Only the images are to be dropped; the records themselves must be repeated exactly.

*** RECORDS SHOWN Section Begins ***

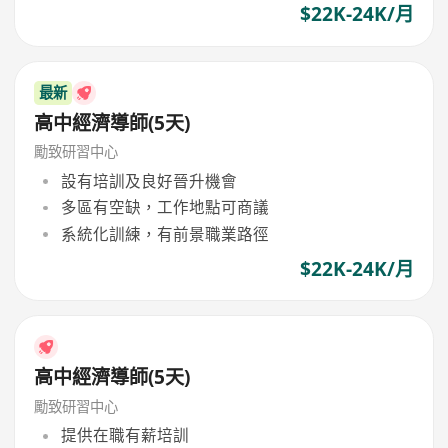
$22K-24K/月
最新
高中經濟導師(5天)
勵致研習中心
設有培訓及良好晉升機會
多區有空缺，工作地點可商議
系統化訓練，有前景職業路徑
$22K-24K/月
高中經濟導師(5天)
勵致研習中心
提供在職有薪培訓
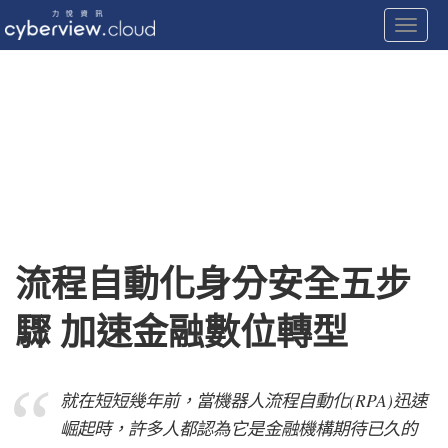
Toggle
Skip
to
content
流程自動化身分安全五步
驟 加速金融數位轉型
就在短短幾年前，當機器人流程自動化(RPA)迅速
崛起時，許多人都認為它是金融機構期待已久的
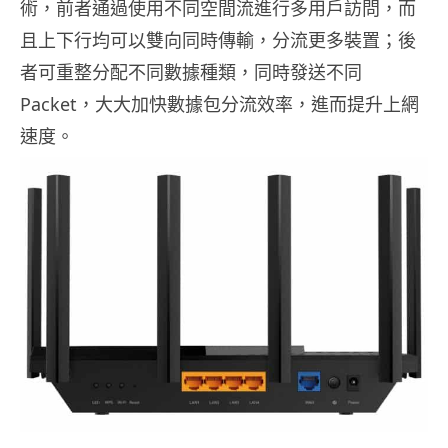
術，前者通過使用不同空間流進行多用戶訪問，而
且上下行均可以雙向同時傳輸，分流更多裝置；後
者可重整分配不同數據種類，同時發送不同
Packet，大大加快數據包分流效率，進而提升上網
速度。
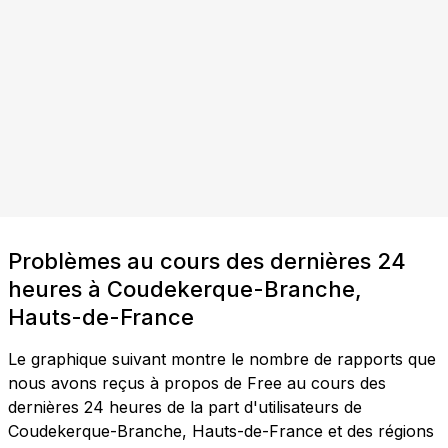
Problèmes au cours des dernières 24
heures à Coudekerque-Branche,
Hauts-de-France
Le graphique suivant montre le nombre de rapports que
nous avons reçus à propos de Free au cours des
dernières 24 heures de la part d'utilisateurs de
Coudekerque-Branche, Hauts-de-France et des régions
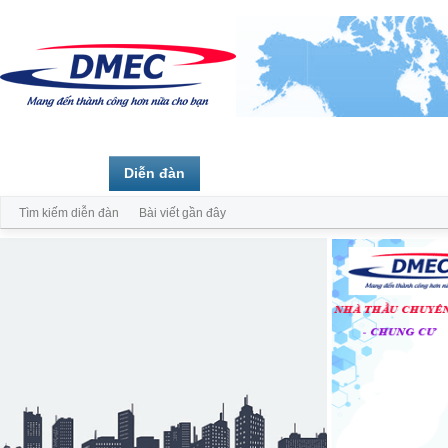
Trang chủ
Diễn đàn
Thành viên
Tìm kiếm diễn đàn
Bài viết gần đây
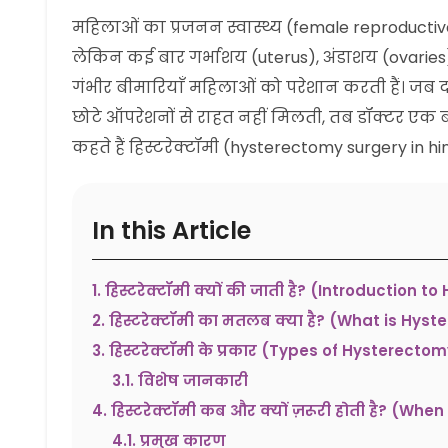
महिलाओं का प्रजनन स्वास्थ्य (female reproductive
लेकिन कई बार गर्भाशय (uterus), अंडाशय (ovaries) 
गंभीर बीमारियाँ महिलाओं को परेशान करती हैं। जब द
छोटे ऑपरेशनों से राहत नहीं मिलती, तब डॉक्टर एक ब
कहते हैं हिस्टरेक्टॉमी (hysterectomy surgery in hin
In this Article
1
.
हिस्टरेक्टॉमी क्यों की जाती है? (Introduction 
2
.
हिस्टरेक्टॉमी का मतलब क्या है? (What is Hys
3
.
हिस्टरेक्टॉमी के प्रकार (Types of Hysterectom
3.1
.
विशेष जानकारी
4
.
हिस्टरेक्टॉमी कब और क्यों ज़रूरी होती है? (W
4.1
.
प्रमुख कारण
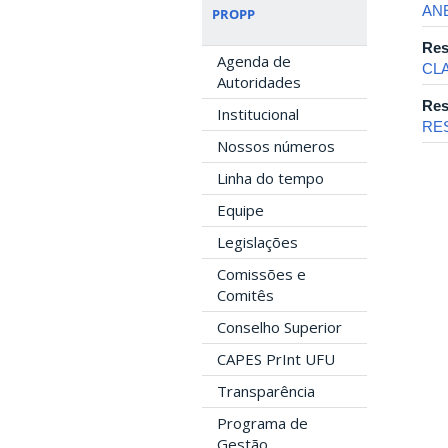
AN
PROPP
Res
Agenda de
CL
Autoridades
Res
Institucional
RE
Nossos números
Linha do tempo
Equipe
Legislações
Comissões e
Comitês
Conselho Superior
CAPES PrInt UFU
Transparência
Programa de
Gestão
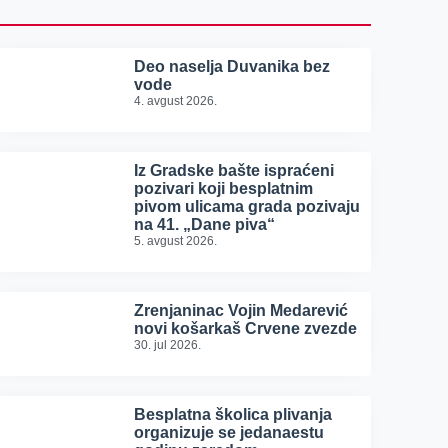
Deo naselja Duvanika bez
vode
4. avgust 2026.
Iz Gradske bašte ispraćeni
pozivari koji besplatnim
pivom ulicama grada pozivaju
na 41. „Dane piva“
5. avgust 2026.
Zrenjaninac Vojin Medarević
novi košarkaš Crvene zvezde
30. jul 2026.
Besplatna školica plivanja
organizuje se jedanaestu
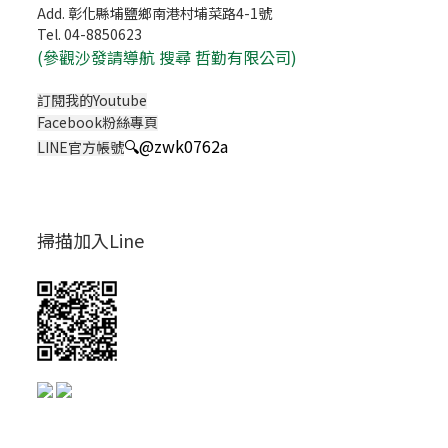
Add. 彰化縣埔鹽鄉南港村埔菜路4-1號
Tel. 04-8850623
(
參觀沙發請導航 搜尋 哲勤有限公司)
訂閱我的Youtube
Facebook粉絲專頁
🔍
@zwk0762a
LINE官方帳號
掃描加入Line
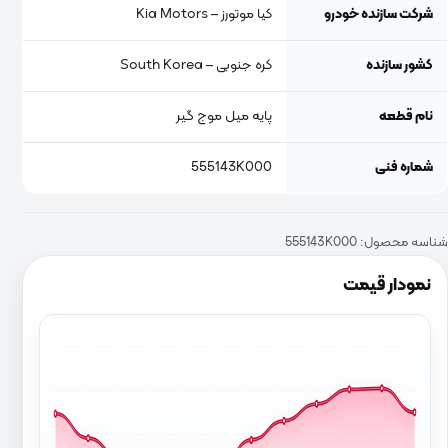
شرکت سازنده خودرو
کیا موتورز – Kia Motors
کشور سازنده
کره جنوبی – South Korea
نام قطعه
پایه میل موج گیر
شماره فنی
555143K000
شناسه محصول:
555143K000
نمودار قیمت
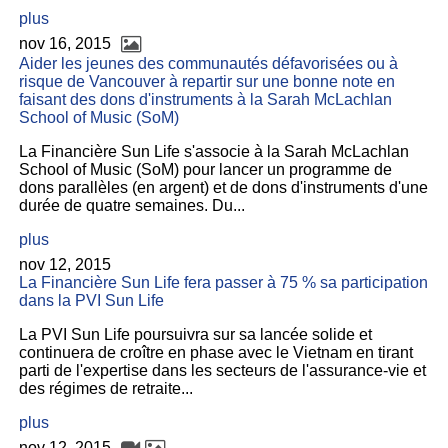
plus
nov 16, 2015
Aider les jeunes des communautés défavorisées ou à
risque de Vancouver à repartir sur une bonne note en
faisant des dons d'instruments à la Sarah McLachlan
School of Music (SoM)
La Financière Sun Life s'associe à la Sarah McLachlan
School of Music (SoM) pour lancer un programme de
dons parallèles (en argent) et de dons d'instruments d'une
durée de quatre semaines. Du...
plus
nov 12, 2015
La Financière Sun Life fera passer à 75 % sa participation
dans la PVI Sun Life
La PVI Sun Life poursuivra sur sa lancée solide et
continuera de croître en phase avec le Vietnam en tirant
parti de l'expertise dans les secteurs de l'assurance-vie et
des régimes de retraite...
plus
nov 12, 2015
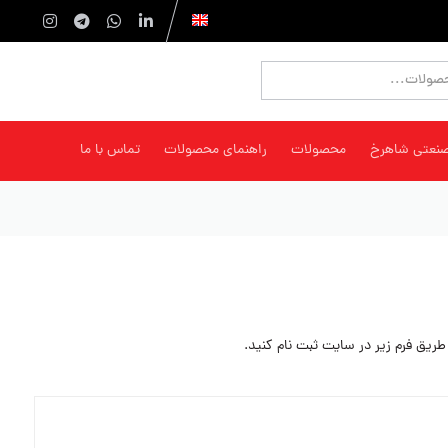
صنعتی شاهرخ
محصولات
راهنمای محصولات
تماس با ما
یق فرم زیر در سایت ثبت نام کنید.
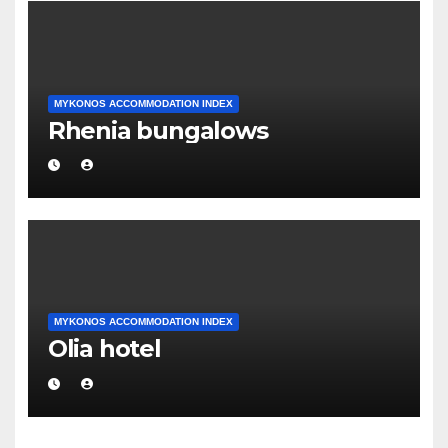
MYKONOS ACCOMMODATION INDEX
Rhenia bungalows
MYKONOS ACCOMMODATION INDEX
Olia hotel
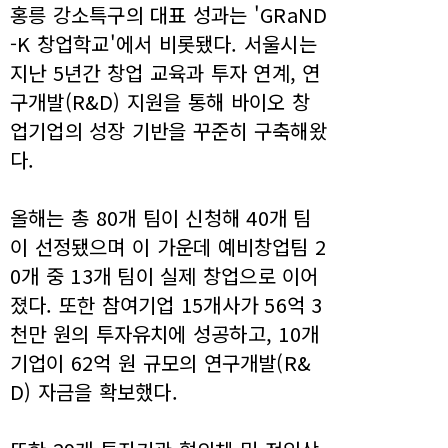
홍릉 강소특구의 대표 성과는 'GRaND
-K 창업학교'에서 비롯됐다. 서울시는
지난 5년간 창업 교육과 투자 연계, 연
구개발(R&D) 지원을 통해 바이오 창
업기업의 성장 기반을 꾸준히 구축해왔
다.
올해는 총 80개 팀이 신청해 40개 팀
이 선정됐으며 이 가운데 예비창업팀 2
0개 중 13개 팀이 실제 창업으로 이어
졌다. 또한 참여기업 15개사가 56억 3
천만 원의 투자유치에 성공하고, 10개
기업이 62억 원 규모의 연구개발(R&
D) 자금을 확보했다.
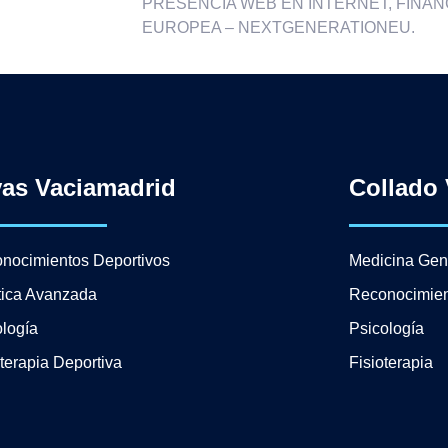
PRESENCIA WEB EN INTERNET, FINAN
EUROPEA – NEXTGENERATIONEU.
vas Vaciamadrid
Collado 
nocimientos Deportivos
Medicina Gen
tica Avanzada
Reconocimien
logía
Psicología
oterapia Deportiva
Fisioterapia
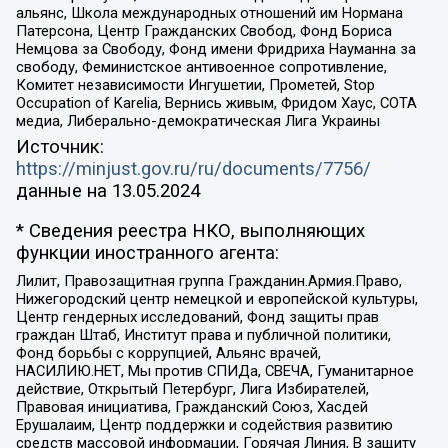
альянс, Школа международных отношений им Нормана
Патерсона, Центр Гражданских Свобод, Фонд Бориса
Немцова за Свободу, Фонд имени Фридриха Науманна за
свободу, Феминистское антивоенное сопротивление,
Комитет независимости Ингушетии, Прометей, Stop
Occupation of Karelia, Вернись живым, Фридом Хаус, СОТА
медиа, Либерально-демократическая Лига Украины
Источник:
https://minjust.gov.ru/ru/documents/7756/
данные на
13.05.2024
* Сведения реестра НКО, выполняющих
функции иностранного агента:
Лилит, Правозащитная группа Гражданин.Армия.Право,
Нижегородский центр немецкой и европейской культуры,
Центр гендерных исследований, Фонд защиты прав
граждан Штаб, Институт права и публичной политики,
Фонд борьбы с коррупцией, Альянс врачей,
НАСИЛИЮ.НЕТ, Мы против СПИДа, СВЕЧА, Гуманитарное
действие, Открытый Петербург, Лига Избирателей,
Правовая инициатива, Гражданский Союз, Хасдей
Ерушалаим, Центр поддержки и содействия развитию
средств массовой информации, Горячая Линия, В защиту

*** RECORDS SHOWN Section Ends ***

EXERCISE OUTPUT:
$22K-24K/月
最新
高中經濟導師(5天)
勵致研習中心
設有培訓及良好晉升機會
多區有空缺，工作地點可商議
系統化訓練，有前景職業路徑
$22K-24K/月
高中經濟導師(5天)
勵致研習中心
提供在職有薪培訓
Toggle
Skip
to
content
流程自動化身分安全五步
驟 加速金融數位轉型
就在短短幾年前，當機器人流程自動化(RPA)迅速
崛起時，許多人都認為它是金融機構期待已久的
術，前者通過使用不同空間流進行多用戶訪問，而
且上下行均可以雙向同時傳輸，分流更多裝置；後
者可重整分配不同數據種類，同時發送不同
Packet，大大加快數據包分流效率，進而提升上網
速度。
Problèmes au cours des dernières 24
heures à Coudekerque-Branche,
Hauts-de-France
Le graphique suivant montre le nombre de rapports que
nous avons reçus à propos de Free au cours des
dernières 24 heures de la part d'utilisateurs de
Coudekerque-Branche, Hauts-de-France et des régions
Trang chủ
Diễn đàn
Thành viên
Tìm kiếm diễn đàn
Bài viết gần đây
महिलाओं का प्रजनन स्वास्थ्य (female reproductive
लेकिन कई बार गर्भाशय (uterus), अंडाशय (ovaries) 
गंभीर बीमारियाँ महिलाओं को परेशान करती हैं। जब द
छोटे ऑपरेशनों से राहत नहीं मिलती, तब डॉक्टर एक ब
कहते हैं हिस्टरेक्टॉमी (hysterectomy surgery in hin
In this Article
1
.
हिस्टरेक्टॉमी क्यों की जाती है? (Introduction 
2
.
हिस्टरेक्टॉमी का मतलब क्या है? (What is Hys
3
.
हिस्टरेक्टॉमी के प्रकार (Types of Hysterectom
3.1
.
विशेष जानकारी
4
.
हिस्टरेक्टॉमी कब और क्यों ज़रूरी होती है? (W
4.1
.
प्रमुख कारण
AN
PROPP
Res
Agenda de
CL
Autoridades
Res
Institucional
RE
Nossos números
Linha do tempo
Equipe
Legislações
Comissões e
Comitês
Conselho Superior
CAPES PrInt UFU
Transparência
Programa de
Gestão
Deo naselja Duvanika bez
vode
4. avgust 2026.
Iz Gradske bašte ispraćeni
pozivari koji besplatnim
pivom ulicama grada pozivaju
na 41. „Dane piva“
5. avgust 2026.
Zrenjaninac Vojin Medarević
novi košarkaš Crvene zvezde
30. jul 2026.
Besplatna školica plivanja
organizuje se jedanaestu
Add. 彰化縣埔鹽鄉南港村埔菜路4-1號
Tel. 04-8850623
(
參觀沙發請導航 搜尋 哲勤有限公司)
訂閱我的Youtube
Facebook粉絲專頁
🔍
@zwk0762a
LINE官方帳號
掃描加入Line
شرکت سازنده خودرو
کیا موتورز – Kia Motors
کشور سازنده
کره جنوبی – South Korea
نام قطعه
پایه میل موج گیر
شماره فنی
555143K000
شناسه محصول:
555143K000
نمودار قیمت
plus
nov 16, 2015
Aider les jeunes des communautés défavorisées ou à
risque de Vancouver à repartir sur une bonne note en
faisant des dons d'instruments à la Sarah McLachlan
School of Music (SoM)
La Financière Sun Life s'associe à la Sarah McLachlan
School of Music (SoM) pour lancer un programme de
dons parallèles (en argent) et de dons d'instruments d'une
durée de quatre semaines. Du...
plus
nov 12, 2015
La Financière Sun Life fera passer à 75 % sa participation
dans la PVI Sun Life
La PVI Sun Life poursuivra sur sa lancée solide et
continuera de croître en phase avec le Vietnam en tirant
parti de l'expertise dans les secteurs de l'assurance-vie et
des régimes de retraite...
plus
nov 12, 2015
صنعتی شاهرخ
محصولات
راهنمای محصولات
تماس با ما
یق فرم زیر در سایت ثبت نام کنید.
MYKONOS ACCOMMODATION INDEX
Rhenia bungalows
MYKONOS ACCOMMODATION INDEX
Olia hotel
홍릉 강소특구의 대표 성과는 'GRaND
-K 창업학교'에서 비롯됐다. 서울시는
지난 5년간 창업 교육과 투자 연계, 연
구개발(R&D) 지원을 통해 바이오 창
업기업의 성장 기반을 꾸준히 구축해왔
다.
올해는 총 80개 팀이 신청해 40개 팀
이 선정됐으며 이 가운데 예비창업팀 2
0개 중 13개 팀이 실제 창업으로 이어
졌다. 또한 참여기업 15개사가 56억 3
천만 원의 투자유치에 성공하고, 10개
기업이 62억 원 규모의 연구개발(R&
D) 자금을 확보했다.
PRESENCIA WEB EN INTERNET, FINAN
EUROPEA – NEXTGENERATIONEU.
vas Vaciamadrid
Collado 
nocimientos Deportivos
Medicina Gen
tica Avanzada
Reconocimien
logía
Psicología
oterapia Deportiva
Fisioterapia
альянс, Школа международных отношений им Нормана
Патерсона, Центр Гражданских Свобод, Фонд Бориса
Немцова за Свободу, Фонд имени Фридриха Науманна за
свободу, Феминистское антивоенное сопротивление,
Комитет независимости Ингушетии, Прометей, Stop
Occupation of Karelia, Вернись живым, Фридом Хаус, СОТА
медиа, Либерально-демократическая Лига Украины
Источник:
https://minjust.gov.ru/ru/documents/7756/
данные на
13.05.2024
* Сведения реестра НКО, выполняющих
функции иностранного агента:
Лилит, Правозащитная группа Гражданин.Армия.Право,
Нижегородский центр немецкой и европейской культуры,
Центр гендерных исследований, Фонд защиты прав
граждан Штаб, Институт права и публичной политики,
Фонд борьбы с коррупцией, Альянс врачей,
НАСИЛИЮ.НЕТ, Мы против СПИДа, СВЕЧА, Гуманитарное
действие, Открытый Петербург, Лига Избирателей,
Правовая инициатива, Гражданский Союз, Хасдей
Ерушалаим, Центр поддержки и содействия развитию
средств массовой информации, Горячая Линия, В защиту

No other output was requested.